Authors: Ian Brinkley

01 May 2014

Labour Day 2014 is a chance to do a quick stock-take on how well labour is faring – and what the prospects are for the future. As ever, it is a mixed picture neatly captured in the release of new statistics on the economy and the labour market.

Firstly, we have had yet another set of good figures on the growth in total employment and unemployment. The economy continues to generate large numbers of jobs and unemployment is falling. The Chancellor has set a full employment goal, albeit with a somewhat unconventional definition. As an old fashioned sort of cove, I would translate that as aiming at a national UK unemployment rate between 4 and 5 per cent. This is achievable, but it will mean paying even more attention to skill shortages and other potential bottlenecks in the UK labour market.

Secondly, we have the fall in real wages and the consequent squeeze on some household incomes. The milestone of average earnings growth just surpassing the annual increase in the consumer price index was of greater political symbolic value than altering the reality on the ground. In fact , for some, real wage growth resumed some months ago, while for others wages are still falling in real terms or are barely keeping pace. Either way, it will be sometime before many people start to feel much better off, let alone make up the ground lost over the past few years. At the same time, recognition that the cost to the taxpayer of offsetting low pay through the tax and benefit system is no longer sustainable is gaining ground. The issue of low pay and associated poverty and the  solutions will continue to be a hot topic – and the focus of a major new Work Foundation research programme.

Thirdly, we have the latest instalment in the upward revisions of the number of zero hours contracts in the economy – with 1.4 million such contracts in existence, according to the ONS, with further upwards revisions likely. The new figures tell us more about levels rather than trends, and ONS analysis strongly suggests that the revisions are mainly because we are getting better at measuring the iceberg rather than because all the new jobs created in recent years are zero hours. Even so, it is clear that the conventional parameters of dividing jobs between temporary or permanent or employee or self employed are increasingly inadequate when it comes to mapping the modern contingent workforce.

Lastly, where you live matters a great deal.
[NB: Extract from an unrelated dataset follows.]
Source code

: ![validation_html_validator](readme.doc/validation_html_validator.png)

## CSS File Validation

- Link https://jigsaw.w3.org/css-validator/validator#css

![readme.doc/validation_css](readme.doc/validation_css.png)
Job growth has been pretty spectacular in London and some parts of Southern England and very mixed elsewhere. Some regions have seen very little new job growth and within all regions we have contrasting stories of areas of zero job creation and declining labour markets, and others where prosperity is returning with new jobs becoming increasingly abundant. We have the curious position of a high flexible labour market and a highly inflexible housing market, so even those who want to move to areas where the new jobs are find it hard to do so. The challenge of more balanced economic and jobs growth across and within the regions and countries of the UK remains.

Some of these challenges can be met by changes in government policy and others by more effective implementation, but much will also depend on what goes on in workplaces between labour and capital – whether through formal collective bargaining machinery, through individual representation of union members, or engagement between non-unionised workforces and their employers. How the public sector adapts to the strains and stresses of continued austerity and the operation of pay policy is an obvious area for contention. But across both the private and public sectors, the challenge remains in many sectors to make high performance workplaces the norm rather than the exception.